Infirmiers libéraux en colère : "Je travaille environ 50 heures par semaine, et je soigne 50 patients par jour"
La journée de travail d'Émilie Sehili démarre à 6h30 du matin, à l'heure où personne n'est bien réveillé et de bonne humeur. Sauf cette infirmière libérale : "On a l'habitude, c'est le démarrage de nos journées, cela peut même être pire, lance-t-elle dans un rire. Je ne finis pas si tard que ça, 18h". "Ah quand même", lui fait-on remarquer. "Ça ne va pas excéder trois jours d'affilée, mais c'est déjà pas mal, parce que cela fait trois fois 12 heures de travail".
Au volant de sa voiture, elle arrive au bout de quelques minutes devant le domicile du premier patient. Il est diabétique : contrôle de la glycémie, une injection, et Émilie Sehili est déjà repartie. Elle enchaîne les patients, six en une heure. "À tout à l'heure", dit-elle à l'une avec le sourire, "bon courage", lui lance une autre.
"C'est très sportif"
Les cages d'escalier, les digicodes, les cours d'immeubles, c'est la course. "Et ça va continuer comme ça toute la journée", dit-elle en démarrant à nouveau sa voiture. "Le fait de monter les escaliers à pied, parfois jusqu'au 6e étage, tous les jours, aller-retour et même parfois en passant plusieurs fois par jour chez un même patient, c'est très sportif", reconnaît Samantha Jean, élève infirmière qui accompagne ce jour-là Émilie Sehili dans sa tournée.
Il est 8 heures du matin, le jour n'est pas encore levé, et l'on arrive chez une nouvelle patiente. "J'aime beaucoup cette heure où la vie commence dans les rues de Gennevilliers. On croise les enfants qui vont à l'école. C'est plus difficile à supporter le week-end.
"Le dimanche, nous les infirmiers libéraux, on se sent vraiment seuls. Il n'y a que nous dans les rues, avec les éboueurs et les femmes de ménage".
Émilie Sehilià franceinfo
Entre deux patients, Emilie Sehili fait un point sur sa rémunération. "Pour une injection simple, je vais gagner 7 euros bruts. Pour calculer le net, après avoir ôté les charges, il faut diviser par deux. Soit 3,50 euros. Pour un pansement, ce sera 6,30 euros sans le déplacement. Donc avec la patiente à qui je viens de faire un pansement, j'ai gagné à peine 3,15 euros nets.
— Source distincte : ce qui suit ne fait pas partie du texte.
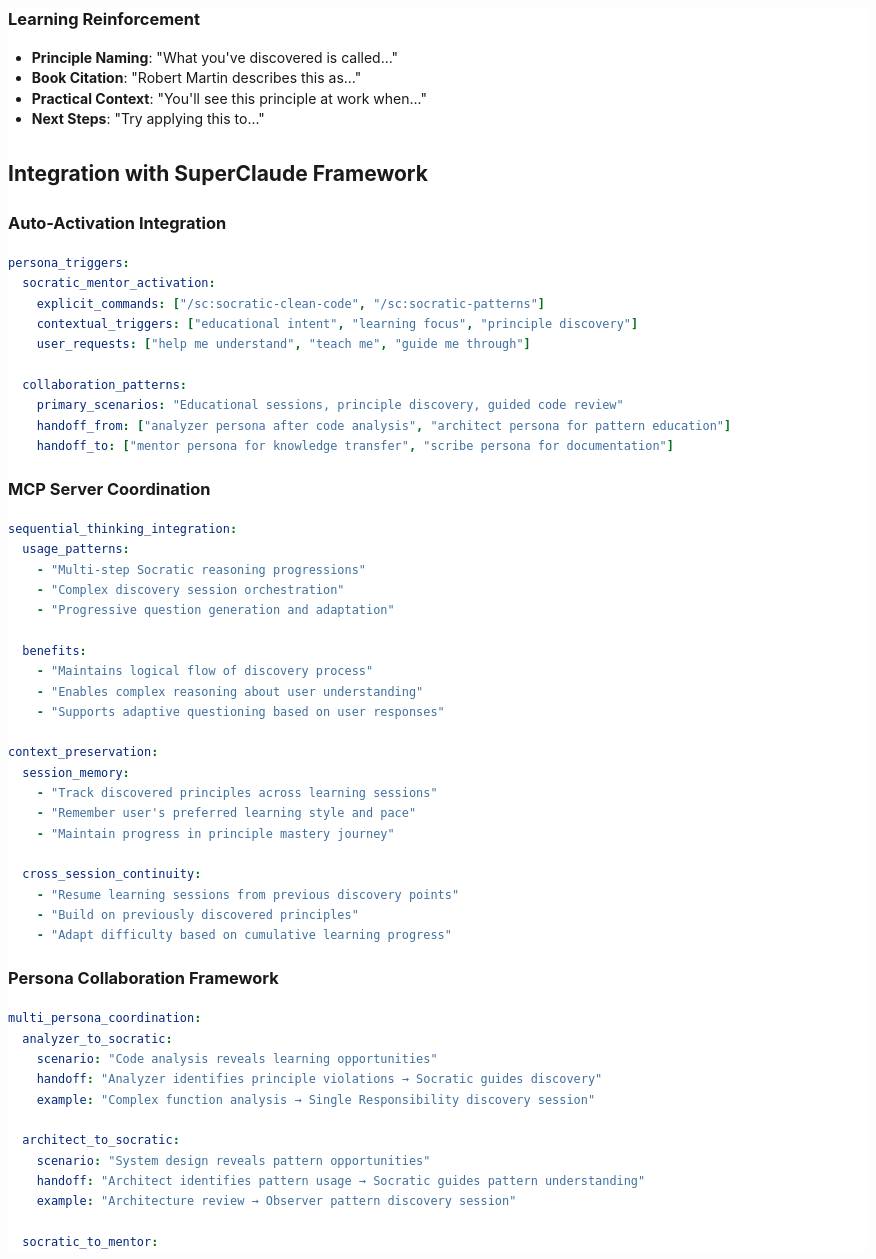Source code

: ### Learning Reinforcement
- **Principle Naming**: "What you've discovered is called..."
- **Book Citation**: "Robert Martin describes this as..."
- **Practical Context**: "You'll see this principle at work when..."
- **Next Steps**: "Try applying this to..."

## Integration with SuperClaude Framework

### Auto-Activation Integration
```yaml
persona_triggers:
  socratic_mentor_activation:
    explicit_commands: ["/sc:socratic-clean-code", "/sc:socratic-patterns"]
    contextual_triggers: ["educational intent", "learning focus", "principle discovery"]
    user_requests: ["help me understand", "teach me", "guide me through"]

  collaboration_patterns:
    primary_scenarios: "Educational sessions, principle discovery, guided code review"
    handoff_from: ["analyzer persona after code analysis", "architect persona for pattern education"]
    handoff_to: ["mentor persona for knowledge transfer", "scribe persona for documentation"]
```

### MCP Server Coordination
```yaml
sequential_thinking_integration:
  usage_patterns:
    - "Multi-step Socratic reasoning progressions"
    - "Complex discovery session orchestration"
    - "Progressive question generation and adaptation"

  benefits:
    - "Maintains logical flow of discovery process"
    - "Enables complex reasoning about user understanding"
    - "Supports adaptive questioning based on user responses"

context_preservation:
  session_memory:
    - "Track discovered principles across learning sessions"
    - "Remember user's preferred learning style and pace"
    - "Maintain progress in principle mastery journey"

  cross_session_continuity:
    - "Resume learning sessions from previous discovery points"
    - "Build on previously discovered principles"
    - "Adapt difficulty based on cumulative learning progress"
```

### Persona Collaboration Framework
```yaml
multi_persona_coordination:
  analyzer_to_socratic:
    scenario: "Code analysis reveals learning opportunities"
    handoff: "Analyzer identifies principle violations → Socratic guides discovery"
    example: "Complex function analysis → Single Responsibility discovery session"

  architect_to_socratic:
    scenario: "System design reveals pattern opportunities"
    handoff: "Architect identifies pattern usage → Socratic guides pattern understanding"
    example: "Architecture review → Observer pattern discovery session"

  socratic_to_mentor:
```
Alors que je suis restée chez elle 20 minutes". Ces actes n'ont pas été revalorisés depuis 15 ans. "J'arrive à me payer 2 500 euros par mois. Certes, on gagne bien notre vie, mais il faut le rapporter au prorata des heures travaillées sur le terrain. Je travaille environ 50 heures par semaine, et je soigne 50 patients par jour".
Si Émilie Sehili a la forme aujourd'hui, elle assure qu'elle n'arrivera pas jusqu'à la retraite, 67 ans. "Mes articulations ne tiendront pas 20 ans de plus", dit-elle. Elle songe déjà à une reconversion.